PROVIDED PASSAGE START
In the query above, we get a list of Customer IDs from the Customer table. Notice that we get an Order ID from the Order table where the customer ID matches. If there is only one order, this query runs fine. However, if there is more than one order for the customer, the subquery returns more than one record and the query fails. You can avoid this issue by using the “Top 1” operator.

Let’s change the query to the following.

SELECT CustomerId,
(SELECT Top 1 OrderId FROM Order o WHERE c.CustomerId = o.CustomerId ORDER BY OrderDate)
FROM Customer c

In the above query, we only pull one record and we order the records by date. This query gets the first order placed by the customer.

10. JOIN on Indexes

A table should always be well indexed, and you can take advantage of these performance enhancements by using the JOIN statement on columns assigned to an index. In the previous examples, we used the primary and foreign keys of a table. The primary key column is always an index, so you don’t need to worry about performance there. However, the foreign key should have an index on it as well.

Any JOIN statements you use should have an index set on the column. If there is no index, consider adding one to the table.
PROVIDED PASSAGE END
MATERIAL PROVIDED START
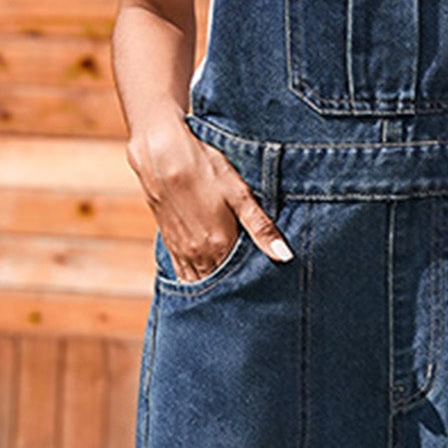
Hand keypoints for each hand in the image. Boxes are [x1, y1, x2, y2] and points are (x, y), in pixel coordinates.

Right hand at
MATERIAL PROVIDED END
WHAT YOU HAVE TO DO ▸ Return the SQL subquery and indexing passage word for word, in its entirety.

ANSWER TO THIS EXERCISE ▸
In the query above, we get a list of Customer IDs from the Customer table. Notice that we get an Order ID from the Order table where the customer ID matches. If there is only one order, this query runs fine. However, if there is more than one order for the customer, the subquery returns more than one record and the query fails. You can avoid this issue by using the “Top 1” operator.

Let’s change the query to the following.

SELECT CustomerId,
(SELECT Top 1 OrderId FROM Order o WHERE c.CustomerId = o.CustomerId ORDER BY OrderDate)
FROM Customer c

In the above query, we only pull one record and we order the records by date. This query gets the first order placed by the customer.

10. JOIN on Indexes

A table should always be well indexed, and you can take advantage of these performance enhancements by using the JOIN statement on columns assigned to an index. In the previous examples, we used the primary and foreign keys of a table. The primary key column is always an index, so you don’t need to worry about performance there. However, the foreign key should have an index on it as well.

Any JOIN statements you use should have an index set on the column. If there is no index, consider adding one to the table.